INSTRUCTIONS TO FOLLOW: Your task is to transcribe the lines from the start of the data below through the line containing "focal_35mm: 375", inclusive, exactly as they stand and without the pictures.

DATA TO EXAMINE:

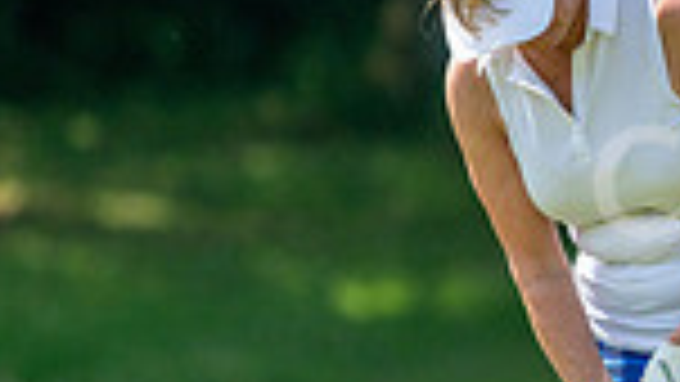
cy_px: 456
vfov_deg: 1.0
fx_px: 21839
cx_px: 1184
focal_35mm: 1211
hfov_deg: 1.8
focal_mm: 300
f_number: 5
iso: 320
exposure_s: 1/2500
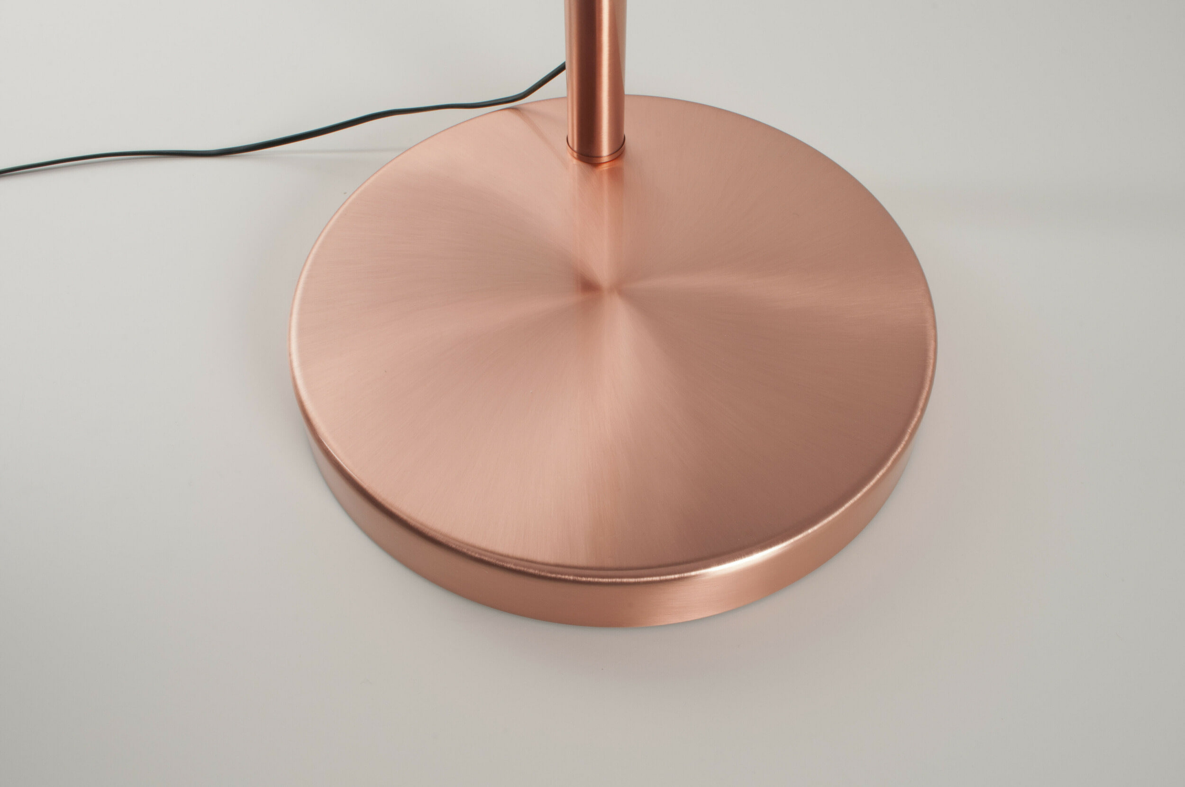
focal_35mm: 30
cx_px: 592
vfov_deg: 43.5
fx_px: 986
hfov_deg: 62.0
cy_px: 394
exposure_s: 1/80
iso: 200
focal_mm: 20
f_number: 22
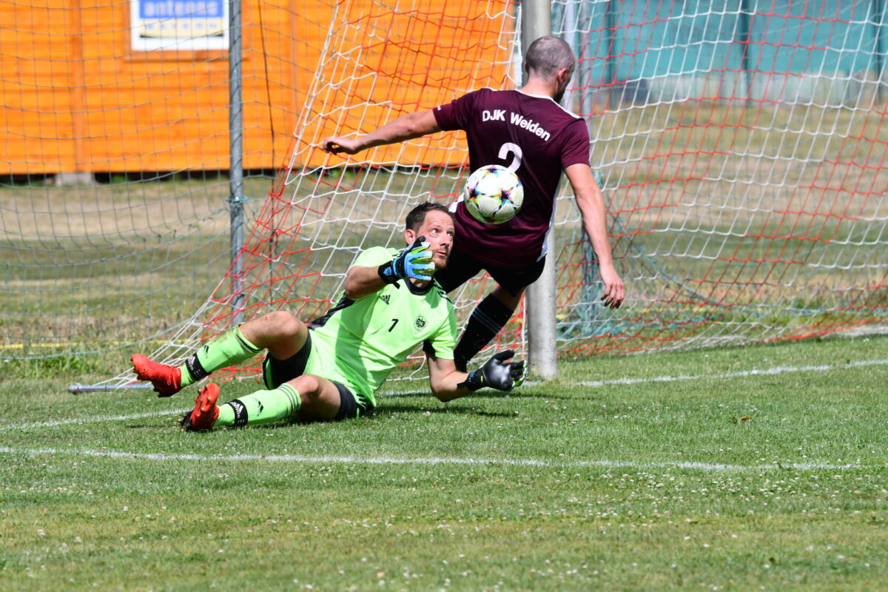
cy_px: 296
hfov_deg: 5.5
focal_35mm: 375
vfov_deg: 3.7
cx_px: 444
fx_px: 9249
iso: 400
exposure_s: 1/1600
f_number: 7.1
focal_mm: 250
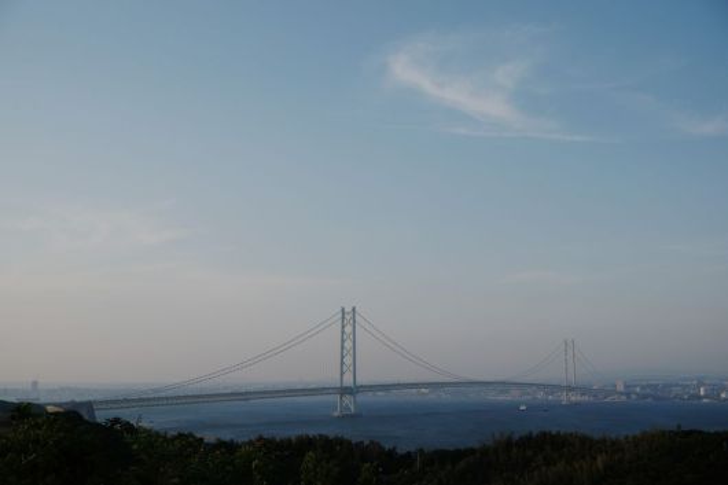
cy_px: 242
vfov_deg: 31.2
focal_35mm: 43
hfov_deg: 45.4
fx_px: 869
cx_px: 364
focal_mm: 28.9
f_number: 4.5
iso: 200
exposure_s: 1/1300
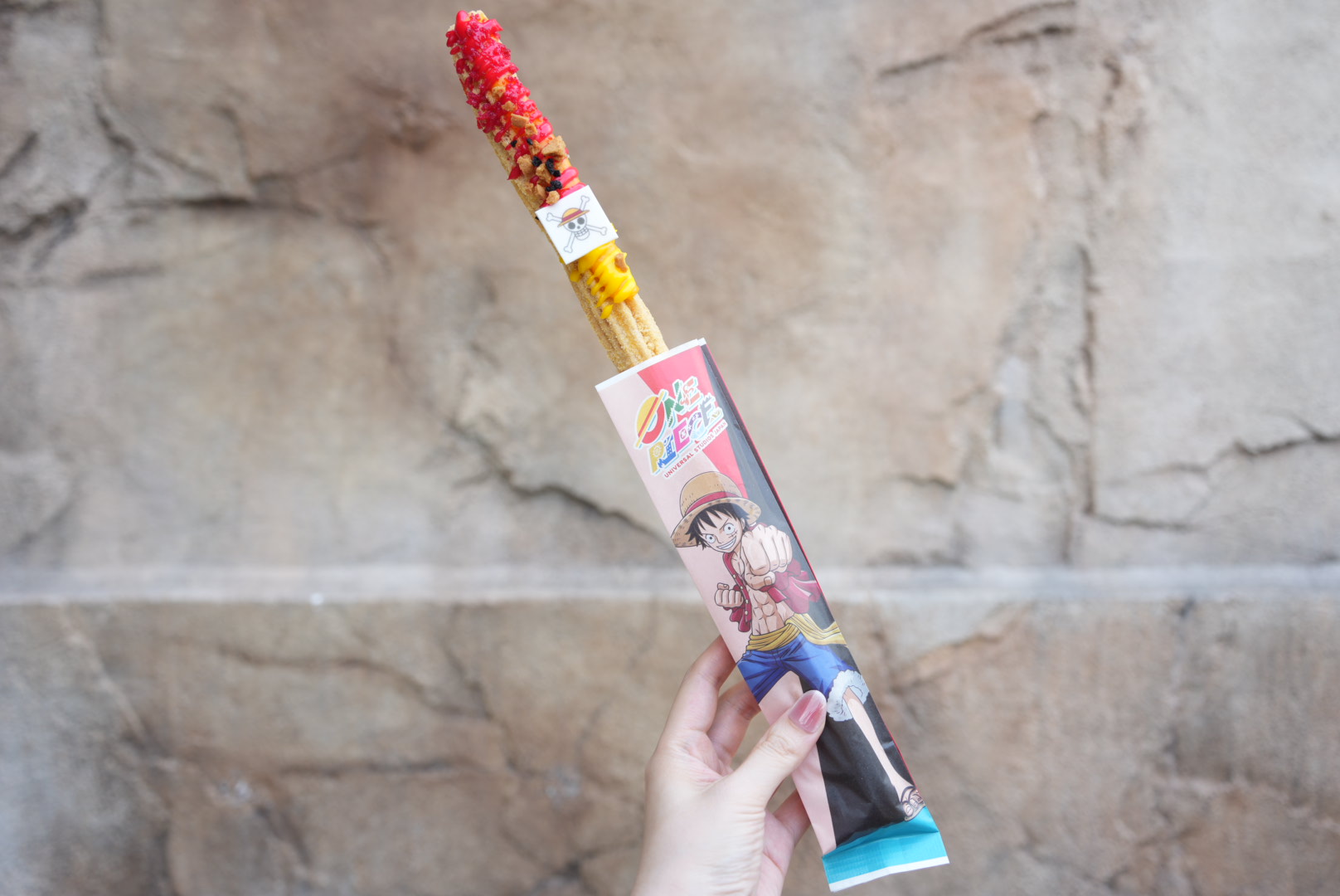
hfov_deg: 65.4
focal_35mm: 28
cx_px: 670
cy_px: 448
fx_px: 1043
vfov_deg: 46.5
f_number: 4
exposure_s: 1/50
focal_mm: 28
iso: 100
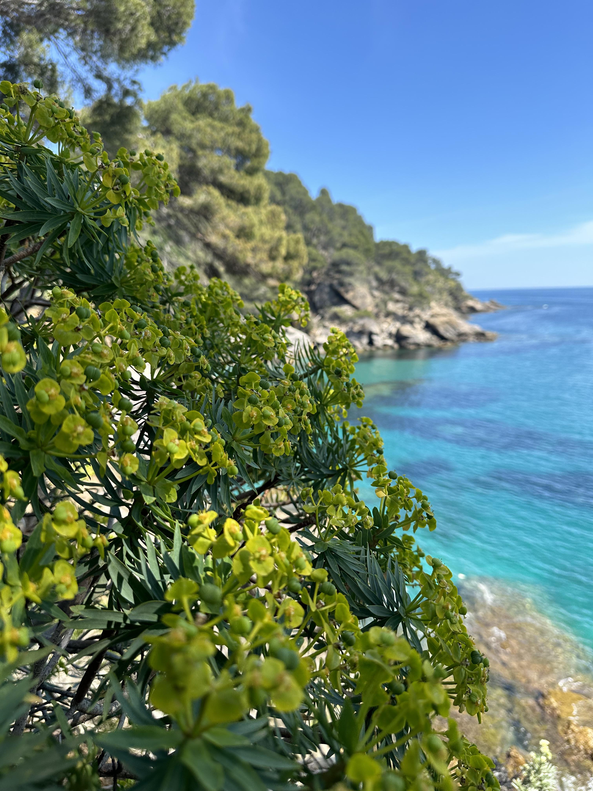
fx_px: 548
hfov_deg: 56.8
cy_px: 396
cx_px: 296
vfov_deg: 71.6
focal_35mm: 24
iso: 80
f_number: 1.78
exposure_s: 1/1949
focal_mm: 6.86
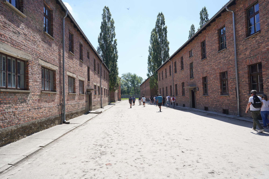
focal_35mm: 24
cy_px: 90
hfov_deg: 73.7
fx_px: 179
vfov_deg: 53.1
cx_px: 134
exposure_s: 1/100
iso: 100
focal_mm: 24
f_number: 11
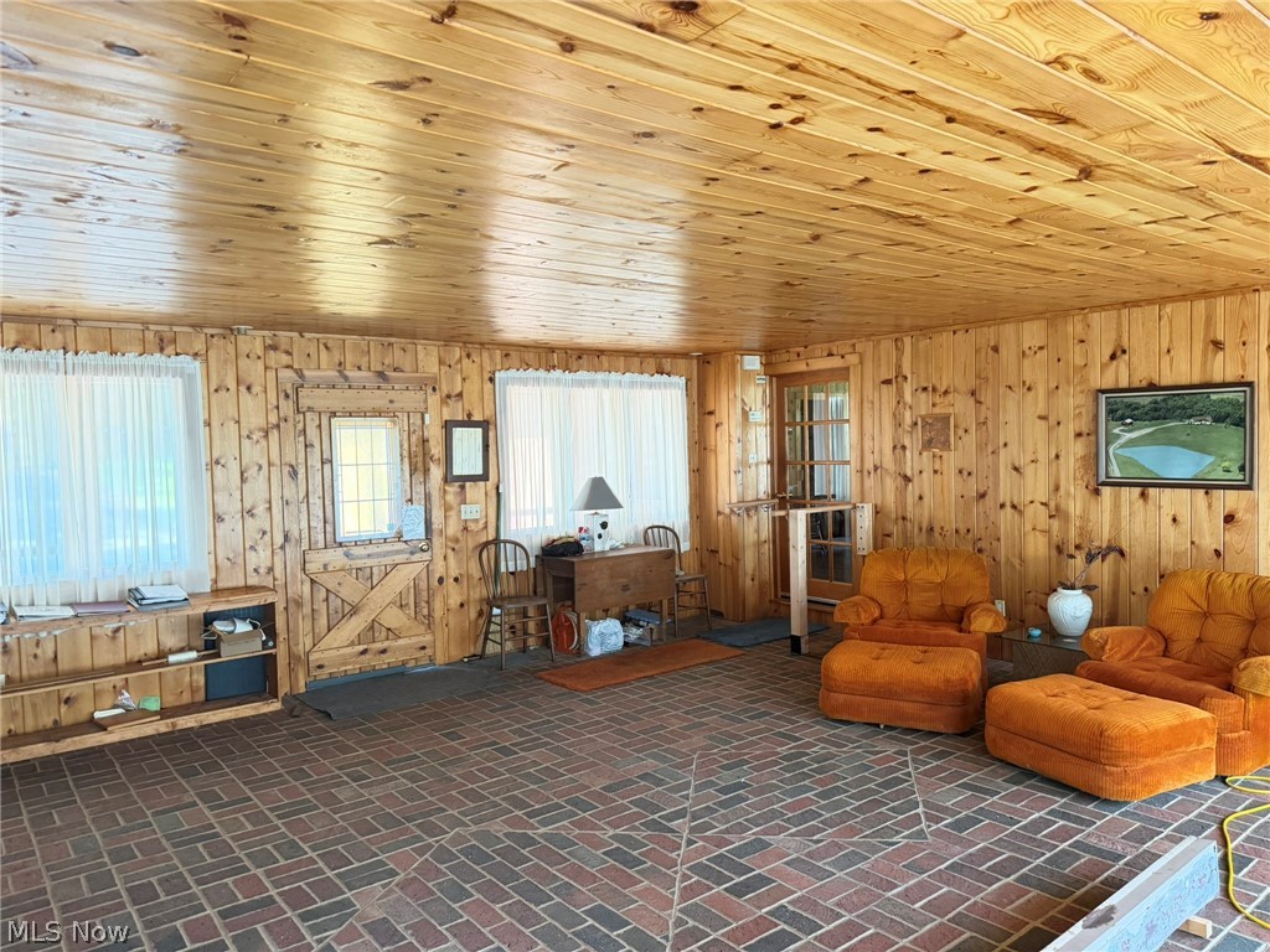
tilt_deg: -3.4
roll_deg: +2.0
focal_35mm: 24
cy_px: 476
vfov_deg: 56.8
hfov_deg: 71.6
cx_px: 635
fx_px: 881
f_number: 1.78
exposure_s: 1/60
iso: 640
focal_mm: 6.76
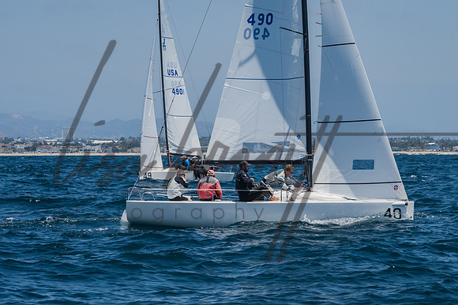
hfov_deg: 12.3
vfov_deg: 8.2
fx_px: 2124
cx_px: 229
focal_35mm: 167
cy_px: 152
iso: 640
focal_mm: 110
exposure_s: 1/1600
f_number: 14
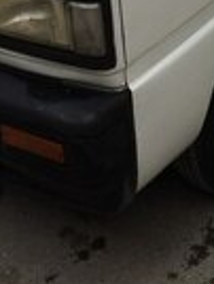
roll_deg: +5.2
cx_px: 186
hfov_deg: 13.8
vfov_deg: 17.3
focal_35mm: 107
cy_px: -76
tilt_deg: -24.0
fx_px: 879
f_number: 2.2
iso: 32
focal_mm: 4.15
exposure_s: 1/483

OUTPUT FOR THIS TASK:
cy_px: 456
vfov_deg: 1.0
fx_px: 21839
cx_px: 1184
focal_35mm: 1211
hfov_deg: 1.8
focal_mm: 300
f_number: 5
iso: 320
exposure_s: 1/2500
focal_35mm: 30
cx_px: 592
vfov_deg: 43.5
fx_px: 986
hfov_deg: 62.0
cy_px: 394
exposure_s: 1/80
iso: 200
focal_mm: 20
f_number: 22
cy_px: 296
hfov_deg: 5.5
focal_35mm: 375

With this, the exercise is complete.